[Saved entries]
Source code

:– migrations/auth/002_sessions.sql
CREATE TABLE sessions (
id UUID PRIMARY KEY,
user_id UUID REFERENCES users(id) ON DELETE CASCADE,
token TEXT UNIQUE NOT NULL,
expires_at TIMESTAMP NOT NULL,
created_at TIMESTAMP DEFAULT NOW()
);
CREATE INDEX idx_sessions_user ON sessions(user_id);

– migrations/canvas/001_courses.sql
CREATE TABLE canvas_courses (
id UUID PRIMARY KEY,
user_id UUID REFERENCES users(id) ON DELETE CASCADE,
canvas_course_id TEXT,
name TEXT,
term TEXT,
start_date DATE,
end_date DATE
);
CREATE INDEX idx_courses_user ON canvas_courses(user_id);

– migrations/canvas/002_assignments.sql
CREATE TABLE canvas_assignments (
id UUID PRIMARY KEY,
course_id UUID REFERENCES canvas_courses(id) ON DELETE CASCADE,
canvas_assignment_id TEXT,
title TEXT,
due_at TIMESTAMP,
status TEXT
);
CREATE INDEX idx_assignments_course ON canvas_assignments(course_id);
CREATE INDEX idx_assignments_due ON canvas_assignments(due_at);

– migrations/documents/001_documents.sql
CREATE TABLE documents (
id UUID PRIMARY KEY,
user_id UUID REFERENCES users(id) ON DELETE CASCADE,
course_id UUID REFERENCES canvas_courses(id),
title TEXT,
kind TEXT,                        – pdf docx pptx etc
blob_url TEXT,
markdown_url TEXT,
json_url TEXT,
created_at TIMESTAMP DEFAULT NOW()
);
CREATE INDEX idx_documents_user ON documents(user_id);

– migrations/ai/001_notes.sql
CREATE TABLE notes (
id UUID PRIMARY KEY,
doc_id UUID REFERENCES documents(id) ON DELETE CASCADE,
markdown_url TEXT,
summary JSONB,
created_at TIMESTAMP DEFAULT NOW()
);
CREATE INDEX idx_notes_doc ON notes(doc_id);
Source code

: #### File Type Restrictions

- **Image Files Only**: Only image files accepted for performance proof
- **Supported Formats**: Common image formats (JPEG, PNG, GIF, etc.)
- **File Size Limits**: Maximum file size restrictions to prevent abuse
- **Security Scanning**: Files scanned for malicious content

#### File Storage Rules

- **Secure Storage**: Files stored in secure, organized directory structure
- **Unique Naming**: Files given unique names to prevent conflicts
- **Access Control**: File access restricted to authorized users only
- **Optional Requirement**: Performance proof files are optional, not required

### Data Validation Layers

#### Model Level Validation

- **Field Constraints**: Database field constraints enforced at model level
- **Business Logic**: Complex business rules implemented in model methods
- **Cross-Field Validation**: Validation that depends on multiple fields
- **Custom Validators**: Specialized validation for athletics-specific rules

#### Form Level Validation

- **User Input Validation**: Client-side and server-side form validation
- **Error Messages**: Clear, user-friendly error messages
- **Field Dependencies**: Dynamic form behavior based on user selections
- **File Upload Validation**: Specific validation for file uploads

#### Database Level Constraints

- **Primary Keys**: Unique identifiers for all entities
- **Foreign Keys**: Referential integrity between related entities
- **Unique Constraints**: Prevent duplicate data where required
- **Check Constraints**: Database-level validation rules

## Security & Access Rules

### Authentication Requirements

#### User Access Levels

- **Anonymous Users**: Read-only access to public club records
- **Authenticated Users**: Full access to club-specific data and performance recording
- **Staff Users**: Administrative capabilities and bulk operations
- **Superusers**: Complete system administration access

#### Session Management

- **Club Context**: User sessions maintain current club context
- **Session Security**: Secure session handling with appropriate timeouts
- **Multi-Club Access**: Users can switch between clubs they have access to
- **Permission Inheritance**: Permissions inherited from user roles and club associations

The task:
Print each line above exactly as it stands.

Response box:
Source code

:– migrations/auth/002_sessions.sql
CREATE TABLE sessions (
id UUID PRIMARY KEY,
user_id UUID REFERENCES users(id) ON DELETE CASCADE,
token TEXT UNIQUE NOT NULL,
expires_at TIMESTAMP NOT NULL,
created_at TIMESTAMP DEFAULT NOW()
);
CREATE INDEX idx_sessions_user ON sessions(user_id);

– migrations/canvas/001_courses.sql
CREATE TABLE canvas_courses (
id UUID PRIMARY KEY,
user_id UUID REFERENCES users(id) ON DELETE CASCADE,
canvas_course_id TEXT,
name TEXT,
term TEXT,
start_date DATE,
end_date DATE
);
CREATE INDEX idx_courses_user ON canvas_courses(user_id);

– migrations/canvas/002_assignments.sql
CREATE TABLE canvas_assignments (
id UUID PRIMARY KEY,
course_id UUID REFERENCES canvas_courses(id) ON DELETE CASCADE,
canvas_assignment_id TEXT,
title TEXT,
due_at TIMESTAMP,
status TEXT
);
CREATE INDEX idx_assignments_course ON canvas_assignments(course_id);
CREATE INDEX idx_assignments_due ON canvas_assignments(due_at);

– migrations/documents/001_documents.sql
CREATE TABLE documents (
id UUID PRIMARY KEY,
user_id UUID REFERENCES users(id) ON DELETE CASCADE,
course_id UUID REFERENCES canvas_courses(id),
title TEXT,
kind TEXT,                        – pdf docx pptx etc
blob_url TEXT,
markdown_url TEXT,
json_url TEXT,
created_at TIMESTAMP DEFAULT NOW()
);
CREATE INDEX idx_documents_user ON documents(user_id);

– migrations/ai/001_notes.sql
CREATE TABLE notes (
id UUID PRIMARY KEY,
doc_id UUID REFERENCES documents(id) ON DELETE CASCADE,
markdown_url TEXT,
summary JSONB,
created_at TIMESTAMP DEFAULT NOW()
);
CREATE INDEX idx_notes_doc ON notes(doc_id);
Source code

: #### File Type Restrictions

- **Image Files Only**: Only image files accepted for performance proof
- **Supported Formats**: Common image formats (JPEG, PNG, GIF, etc.)
- **File Size Limits**: Maximum file size restrictions to prevent abuse
- **Security Scanning**: Files scanned for malicious content

#### File Storage Rules

- **Secure Storage**: Files stored in secure, organized directory structure
- **Unique Naming**: Files given unique names to prevent conflicts
- **Access Control**: File access restricted to authorized users only
- **Optional Requirement**: Performance proof files are optional, not required

### Data Validation Layers

#### Model Level Validation

- **Field Constraints**: Database field constraints enforced at model level
- **Business Logic**: Complex business rules implemented in model methods
- **Cross-Field Validation**: Validation that depends on multiple fields
- **Custom Validators**: Specialized validation for athletics-specific rules

#### Form Level Validation

- **User Input Validation**: Client-side and server-side form validation
- **Error Messages**: Clear, user-friendly error messages
- **Field Dependencies**: Dynamic form behavior based on user selections
- **File Upload Validation**: Specific validation for file uploads

#### Database Level Constraints

- **Primary Keys**: Unique identifiers for all entities
- **Foreign Keys**: Referential integrity between related entities
- **Unique Constraints**: Prevent duplicate data where required
- **Check Constraints**: Database-level validation rules

## Security & Access Rules

### Authentication Requirements

#### User Access Levels

- **Anonymous Users**: Read-only access to public club records
- **Authenticated Users**: Full access to club-specific data and performance recording
- **Staff Users**: Administrative capabilities and bulk operations
- **Superusers**: Complete system administration access

#### Session Management

- **Club Context**: User sessions maintain current club context
- **Session Security**: Secure session handling with appropriate timeouts
- **Multi-Club Access**: Users can switch between clubs they have access to
- **Permission Inheritance**: Permissions inherited from user roles and club associations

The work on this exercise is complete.